§ What to produce
Which lines in the records below contain the word "React"? Copy each one out.

§ Material shown
━━━
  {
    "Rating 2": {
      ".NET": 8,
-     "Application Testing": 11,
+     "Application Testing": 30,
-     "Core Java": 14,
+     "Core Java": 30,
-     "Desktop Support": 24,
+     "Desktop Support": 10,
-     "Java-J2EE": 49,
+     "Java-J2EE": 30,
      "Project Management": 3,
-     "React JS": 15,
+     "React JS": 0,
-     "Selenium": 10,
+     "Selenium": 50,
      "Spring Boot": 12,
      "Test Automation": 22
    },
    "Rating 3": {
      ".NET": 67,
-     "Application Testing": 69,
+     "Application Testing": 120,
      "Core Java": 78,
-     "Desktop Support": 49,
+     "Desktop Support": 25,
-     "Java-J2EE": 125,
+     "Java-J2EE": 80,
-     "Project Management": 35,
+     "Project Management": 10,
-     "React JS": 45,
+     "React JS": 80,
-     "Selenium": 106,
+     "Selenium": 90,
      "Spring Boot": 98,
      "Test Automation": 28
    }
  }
━━━
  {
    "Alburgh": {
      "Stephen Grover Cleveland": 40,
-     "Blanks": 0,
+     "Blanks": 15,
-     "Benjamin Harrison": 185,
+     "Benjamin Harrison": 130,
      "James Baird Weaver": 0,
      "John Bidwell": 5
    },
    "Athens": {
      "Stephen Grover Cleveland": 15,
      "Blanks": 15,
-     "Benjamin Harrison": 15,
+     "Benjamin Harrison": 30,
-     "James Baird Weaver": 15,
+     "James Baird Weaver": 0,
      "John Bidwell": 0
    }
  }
━━━
§ Result of this exercise
-     "React JS": 15,
+     "React JS": 0,
-     "React JS": 45,
+     "React JS": 80,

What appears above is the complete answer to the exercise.